$\textbf{Problem}$: An athletic facility has $5$ tennis courts. Pairs of players arrive at the courts and use a court for an exponentially distributed time with mean $40$ minutes. Suppose a pair of players arrives and finds all courts busy and k other pairs waiting in queue. What is the expected waiting time to get a court?
$\textbf{Answer}$: As long as the pair of players are waiting, all five courts are occupied by other players. When all five courts are occupied, the time until a court is freed up is exponentially distributed with mean $40/5=8 $ minutes. For our pair of players to get a court, a court must be freed up $k+1$ times.

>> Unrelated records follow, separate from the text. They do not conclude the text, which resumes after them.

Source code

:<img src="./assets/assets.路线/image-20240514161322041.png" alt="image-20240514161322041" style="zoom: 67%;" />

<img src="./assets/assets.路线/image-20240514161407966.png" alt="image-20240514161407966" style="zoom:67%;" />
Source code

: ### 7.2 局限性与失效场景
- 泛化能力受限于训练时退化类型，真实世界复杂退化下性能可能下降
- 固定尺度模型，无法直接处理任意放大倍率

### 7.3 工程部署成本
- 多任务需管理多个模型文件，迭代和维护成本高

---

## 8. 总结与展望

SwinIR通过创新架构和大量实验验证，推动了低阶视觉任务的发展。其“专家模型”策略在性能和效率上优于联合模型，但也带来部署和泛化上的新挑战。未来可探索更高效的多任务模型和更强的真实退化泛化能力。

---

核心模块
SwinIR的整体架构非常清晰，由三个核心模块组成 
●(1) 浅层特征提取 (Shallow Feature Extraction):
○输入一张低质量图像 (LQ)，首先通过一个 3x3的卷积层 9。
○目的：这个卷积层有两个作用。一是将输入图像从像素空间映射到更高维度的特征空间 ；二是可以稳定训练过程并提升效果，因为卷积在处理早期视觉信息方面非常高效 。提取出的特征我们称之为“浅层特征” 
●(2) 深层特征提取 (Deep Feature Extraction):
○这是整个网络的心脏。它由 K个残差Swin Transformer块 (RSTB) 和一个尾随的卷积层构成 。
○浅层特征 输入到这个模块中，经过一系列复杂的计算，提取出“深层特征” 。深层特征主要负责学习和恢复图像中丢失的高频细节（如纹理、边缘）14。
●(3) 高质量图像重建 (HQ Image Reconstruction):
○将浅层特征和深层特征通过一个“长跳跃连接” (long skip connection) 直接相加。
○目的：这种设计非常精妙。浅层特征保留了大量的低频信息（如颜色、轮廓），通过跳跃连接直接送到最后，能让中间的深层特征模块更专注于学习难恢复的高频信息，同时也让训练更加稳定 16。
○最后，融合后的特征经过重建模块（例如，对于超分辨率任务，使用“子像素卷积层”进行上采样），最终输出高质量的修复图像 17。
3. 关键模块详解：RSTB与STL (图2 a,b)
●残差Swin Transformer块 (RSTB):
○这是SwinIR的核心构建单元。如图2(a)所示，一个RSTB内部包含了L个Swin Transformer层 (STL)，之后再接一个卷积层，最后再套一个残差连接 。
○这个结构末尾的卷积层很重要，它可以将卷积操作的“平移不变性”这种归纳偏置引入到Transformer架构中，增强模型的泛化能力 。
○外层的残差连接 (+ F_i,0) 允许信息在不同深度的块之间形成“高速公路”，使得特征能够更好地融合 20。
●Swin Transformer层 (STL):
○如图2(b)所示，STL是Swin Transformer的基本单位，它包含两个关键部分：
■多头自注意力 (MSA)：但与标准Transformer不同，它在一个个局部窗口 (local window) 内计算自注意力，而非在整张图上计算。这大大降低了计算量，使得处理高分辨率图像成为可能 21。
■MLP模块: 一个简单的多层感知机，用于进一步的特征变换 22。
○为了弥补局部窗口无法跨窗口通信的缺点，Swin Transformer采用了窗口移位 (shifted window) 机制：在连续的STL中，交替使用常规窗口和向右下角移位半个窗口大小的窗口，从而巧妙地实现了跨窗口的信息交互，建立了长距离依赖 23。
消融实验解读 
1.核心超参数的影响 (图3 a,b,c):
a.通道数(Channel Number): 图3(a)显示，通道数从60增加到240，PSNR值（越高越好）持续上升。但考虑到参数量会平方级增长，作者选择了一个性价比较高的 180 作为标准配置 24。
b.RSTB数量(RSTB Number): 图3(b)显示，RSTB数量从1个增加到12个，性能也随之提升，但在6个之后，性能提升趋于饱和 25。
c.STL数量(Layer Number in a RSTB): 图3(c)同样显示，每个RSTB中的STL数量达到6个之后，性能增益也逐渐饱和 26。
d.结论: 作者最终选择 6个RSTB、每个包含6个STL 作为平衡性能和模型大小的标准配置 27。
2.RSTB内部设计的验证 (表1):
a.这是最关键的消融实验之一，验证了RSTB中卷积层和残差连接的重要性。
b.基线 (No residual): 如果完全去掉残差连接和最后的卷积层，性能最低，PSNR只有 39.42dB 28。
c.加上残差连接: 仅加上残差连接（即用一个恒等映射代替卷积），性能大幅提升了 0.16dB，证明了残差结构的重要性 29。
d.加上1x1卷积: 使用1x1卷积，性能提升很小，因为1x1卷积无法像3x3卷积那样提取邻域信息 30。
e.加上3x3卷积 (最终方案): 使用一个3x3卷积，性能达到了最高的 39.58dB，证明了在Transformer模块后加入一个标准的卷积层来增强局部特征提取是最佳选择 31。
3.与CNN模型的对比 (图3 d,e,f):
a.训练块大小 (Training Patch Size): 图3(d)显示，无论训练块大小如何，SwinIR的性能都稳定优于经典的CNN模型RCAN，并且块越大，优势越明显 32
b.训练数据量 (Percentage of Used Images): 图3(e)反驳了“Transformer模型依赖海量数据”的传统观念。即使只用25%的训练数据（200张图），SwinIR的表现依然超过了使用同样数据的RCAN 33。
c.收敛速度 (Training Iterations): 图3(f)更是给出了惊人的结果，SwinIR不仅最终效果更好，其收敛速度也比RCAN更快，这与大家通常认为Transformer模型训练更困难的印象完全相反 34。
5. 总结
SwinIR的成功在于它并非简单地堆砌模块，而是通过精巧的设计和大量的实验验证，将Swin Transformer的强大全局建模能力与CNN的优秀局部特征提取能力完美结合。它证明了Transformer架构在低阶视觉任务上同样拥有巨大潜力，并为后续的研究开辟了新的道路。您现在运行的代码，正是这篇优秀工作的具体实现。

Thus, the expected waiting time is $8(k + 1)$.
The issue that I'm having in understanding is why does "The time until a court is freed up is exponentially distributed with mean $40/5=8$ minutes" rather than simply $40$ minutes. Since every court is independent and using the memoryless property.
On the contrary, if I look at $$Z=min(X_{1}, X_{2}, X_{3}, X_{4}, X_{5})$$. where $X_{i}$ is time taken by a pair to play in court $i$ and is exponentially distributed time with mean $40$ minutes.
Then $Z$ itself becomes and exponentially distributed with mean $40*5 = 200$ minutes.
I am unable to understand it intuitively. Any help is appreciated.